En 2011, l’Institut de Recherche sur le Thé, Tocklai TRI, établi par les Britanniques à Jorhat, Assam a fêté ses 100 d’existence, c’est dire que les travaux des ingénieurs agronomes et botanistes ont permis de considérablement améliorer les théiers, créant au fil des années des cultivars plus résistants, aux rendements plus élevés et aux qualités organoleptiques supérieurs.
Parmi les 200 000 t de thés exportés, on distingue les thés de grande consommation, qui passent aux ventes aux enchères, à Calcutta, Guwahati, Siliguri etc... et les thés fins en feuilles, ou thés orthodoxes, en provenance de grands jardins situés en altitude, au Darjeeling, dans les Nilgiris mais aussi de certains grands jardins de plaine , en Assam. Ces ventes se font de gré à gré sur échantillons.
Les scientifiques vous diront que les qualités aromatiques des feuilles de thé se développent quand la plante est stressée : par un important écart de température entre le jour et la nuit, par le vent et les brumes, par les fortes pluies et même par l’attaque de certains insectes. Bien sûr, ces plantes doivent avoir un patrimoine génétique riche et à fort potentiel, que l’on trouve surtout dans les théiers d’origine chinoise, à petites feuilles.
Pour les thés des altitudes, c’est généralement la reprise de la végétation après l’hiver qui produit les meilleures cueillettes, nommées First Flush au Darjeeling, que l’on récolte pendant 4 semaines environ de mars à avril. La deuxième récolte ou Second Flush qui intervient en début d’été est également très appréciée des amateurs, alors que pour les deux récoltes suivantes la richesse en saveurs des feuilles plus matures va diminuer progressivement. Dans le sud, les thés des Montagnes Bleues s’apprécient particulièrement en cueillette tardive, nommée « frost teas » ou thés des frimas.
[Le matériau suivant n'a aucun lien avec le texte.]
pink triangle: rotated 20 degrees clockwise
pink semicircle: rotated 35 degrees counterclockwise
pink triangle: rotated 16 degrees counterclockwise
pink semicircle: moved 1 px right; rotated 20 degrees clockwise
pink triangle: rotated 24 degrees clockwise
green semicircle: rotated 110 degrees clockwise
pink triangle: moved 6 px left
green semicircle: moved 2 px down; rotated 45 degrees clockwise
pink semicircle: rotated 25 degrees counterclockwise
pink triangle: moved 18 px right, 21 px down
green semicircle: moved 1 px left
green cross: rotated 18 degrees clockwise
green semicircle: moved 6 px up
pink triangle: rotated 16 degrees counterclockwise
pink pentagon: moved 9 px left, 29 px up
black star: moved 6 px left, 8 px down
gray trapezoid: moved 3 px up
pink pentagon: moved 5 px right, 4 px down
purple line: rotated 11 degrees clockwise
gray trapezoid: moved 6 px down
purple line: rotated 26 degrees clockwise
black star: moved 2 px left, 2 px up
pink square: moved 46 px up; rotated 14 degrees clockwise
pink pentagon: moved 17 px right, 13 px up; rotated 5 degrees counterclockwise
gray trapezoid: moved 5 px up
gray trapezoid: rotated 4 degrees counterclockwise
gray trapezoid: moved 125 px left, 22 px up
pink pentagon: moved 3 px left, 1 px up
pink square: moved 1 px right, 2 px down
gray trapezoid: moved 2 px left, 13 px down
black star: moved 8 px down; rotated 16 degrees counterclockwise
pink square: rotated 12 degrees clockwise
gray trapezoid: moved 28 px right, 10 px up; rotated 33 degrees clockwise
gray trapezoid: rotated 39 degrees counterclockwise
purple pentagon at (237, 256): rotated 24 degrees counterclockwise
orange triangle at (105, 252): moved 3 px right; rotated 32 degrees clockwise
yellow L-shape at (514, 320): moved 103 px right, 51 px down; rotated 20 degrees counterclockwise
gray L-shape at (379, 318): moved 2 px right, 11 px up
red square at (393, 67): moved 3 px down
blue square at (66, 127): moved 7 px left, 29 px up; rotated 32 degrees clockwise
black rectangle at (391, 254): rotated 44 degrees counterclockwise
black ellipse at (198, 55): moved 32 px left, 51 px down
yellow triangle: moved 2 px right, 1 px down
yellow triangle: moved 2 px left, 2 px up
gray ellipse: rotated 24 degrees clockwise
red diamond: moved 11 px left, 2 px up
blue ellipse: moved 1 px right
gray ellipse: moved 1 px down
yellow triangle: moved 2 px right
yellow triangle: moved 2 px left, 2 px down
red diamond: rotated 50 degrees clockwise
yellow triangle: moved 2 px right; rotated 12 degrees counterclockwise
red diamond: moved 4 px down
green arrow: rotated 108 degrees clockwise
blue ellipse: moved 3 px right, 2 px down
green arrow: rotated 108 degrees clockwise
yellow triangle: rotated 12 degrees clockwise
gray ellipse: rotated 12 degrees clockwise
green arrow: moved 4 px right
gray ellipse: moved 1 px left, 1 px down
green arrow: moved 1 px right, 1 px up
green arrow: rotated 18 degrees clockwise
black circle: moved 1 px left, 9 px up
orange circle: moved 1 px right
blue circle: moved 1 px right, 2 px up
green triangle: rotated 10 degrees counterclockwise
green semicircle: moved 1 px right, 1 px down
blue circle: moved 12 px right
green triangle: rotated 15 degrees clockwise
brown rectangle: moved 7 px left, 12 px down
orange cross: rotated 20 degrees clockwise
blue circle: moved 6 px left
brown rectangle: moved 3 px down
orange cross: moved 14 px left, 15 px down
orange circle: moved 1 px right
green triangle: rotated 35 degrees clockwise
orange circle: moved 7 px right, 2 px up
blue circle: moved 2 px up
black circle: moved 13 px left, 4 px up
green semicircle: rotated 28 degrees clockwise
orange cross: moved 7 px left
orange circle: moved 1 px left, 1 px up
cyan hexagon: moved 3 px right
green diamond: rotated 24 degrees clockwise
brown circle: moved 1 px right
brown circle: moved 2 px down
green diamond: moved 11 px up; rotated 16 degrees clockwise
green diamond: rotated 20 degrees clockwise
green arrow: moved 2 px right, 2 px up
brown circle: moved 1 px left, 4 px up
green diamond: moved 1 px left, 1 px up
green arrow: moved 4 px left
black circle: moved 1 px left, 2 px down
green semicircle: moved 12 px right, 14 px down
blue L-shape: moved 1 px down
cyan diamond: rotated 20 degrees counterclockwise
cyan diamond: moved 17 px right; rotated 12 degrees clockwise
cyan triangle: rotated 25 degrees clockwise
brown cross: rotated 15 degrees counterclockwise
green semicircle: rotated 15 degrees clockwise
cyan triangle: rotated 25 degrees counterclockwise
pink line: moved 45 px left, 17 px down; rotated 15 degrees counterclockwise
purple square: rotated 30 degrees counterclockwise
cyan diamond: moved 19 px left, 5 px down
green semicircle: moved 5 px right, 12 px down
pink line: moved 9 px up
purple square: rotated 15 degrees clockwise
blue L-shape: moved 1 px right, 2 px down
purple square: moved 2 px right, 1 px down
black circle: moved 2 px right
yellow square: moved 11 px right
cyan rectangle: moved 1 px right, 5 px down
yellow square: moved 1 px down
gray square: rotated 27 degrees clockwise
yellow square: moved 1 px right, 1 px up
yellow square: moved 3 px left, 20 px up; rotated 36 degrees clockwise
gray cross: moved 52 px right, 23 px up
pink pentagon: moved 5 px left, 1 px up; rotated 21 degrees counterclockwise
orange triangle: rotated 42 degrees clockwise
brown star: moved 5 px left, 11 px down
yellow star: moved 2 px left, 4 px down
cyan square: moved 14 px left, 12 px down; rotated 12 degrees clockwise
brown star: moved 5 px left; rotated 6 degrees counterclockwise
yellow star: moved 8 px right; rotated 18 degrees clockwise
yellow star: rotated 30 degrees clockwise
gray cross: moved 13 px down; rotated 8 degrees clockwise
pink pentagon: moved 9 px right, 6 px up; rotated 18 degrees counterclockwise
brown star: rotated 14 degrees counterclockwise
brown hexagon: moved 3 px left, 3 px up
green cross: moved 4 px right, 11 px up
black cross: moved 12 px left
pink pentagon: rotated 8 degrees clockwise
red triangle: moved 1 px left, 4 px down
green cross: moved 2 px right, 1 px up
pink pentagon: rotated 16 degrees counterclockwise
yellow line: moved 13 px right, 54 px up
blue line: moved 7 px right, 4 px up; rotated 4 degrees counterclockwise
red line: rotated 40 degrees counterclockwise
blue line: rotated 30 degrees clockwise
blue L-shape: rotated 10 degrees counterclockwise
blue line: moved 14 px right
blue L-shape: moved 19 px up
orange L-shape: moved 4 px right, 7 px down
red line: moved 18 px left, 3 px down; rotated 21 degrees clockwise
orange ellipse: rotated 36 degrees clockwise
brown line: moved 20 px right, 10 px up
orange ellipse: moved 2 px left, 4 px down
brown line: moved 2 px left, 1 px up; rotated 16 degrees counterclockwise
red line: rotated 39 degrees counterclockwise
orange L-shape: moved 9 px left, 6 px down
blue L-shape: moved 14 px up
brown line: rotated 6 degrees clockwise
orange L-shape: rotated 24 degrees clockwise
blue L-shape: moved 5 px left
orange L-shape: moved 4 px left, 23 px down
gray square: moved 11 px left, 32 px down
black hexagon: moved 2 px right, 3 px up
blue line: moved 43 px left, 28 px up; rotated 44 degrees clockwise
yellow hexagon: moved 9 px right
En France, on trouve une superbe sélection de thés de l’Inde, et particulièrement en provenance du Darjeeling, souvent importés en direct par des négociants et maisons de thé avisés qui se déplacent en Inde chaque année pour dénicher des thés d’exception pour leurs clients. Lors de l’achat, il est conseillé de demander la région et la saison de la récolte, le plus souvent précisées en détails dans les catalogues et sur place dans les comptoirs. Assurez-vous que la feuille sèche dégage un parfum frais et typé et contentez-vous d’une première emplette de 50 g ou de 100 g, pour tester si la tasse vous séduit totalement. Un thé aux feuilles bien foncées et donc fortement oxydées sera infusé avec une eau proche de 100° pour 3-5 minutes ; des feuilles plus claires aux teintes brun-vert vous donneront d’excellentes tasses à 85°-90°. Rien ne vaut une petite expérimentation de mise au point par vous-même, avec votre matériel d’infusion et votre eau habituelle.
Notons qu’en Inde le thé se boit bouilli dans un lait agrémenté d’épices et fortement sucré : c’est le chai. Proposée en tasse, bol d’argile ou en verre c’est une boisson vraiment roborative ! Les thés fins et en feuilles de l’Inde que nous achetons en Occident se dégustent surtout natures, ou alors agrémentés d’un nuage de lait ou d’un quart de citron.
Considérant qu’il y a 87 grands jardins nommés au Darjeeling, une quarantaine de plantations nommées dans les Nilgiris et également des jardins de qualité en Assam, l’Inde vous offre un vaste univers de thés fins à explorer. Sans oublier les incontournables thés noirs CTC de l’Assam qui contribuent à toutes les nombreuses compositions de « break fast tea ».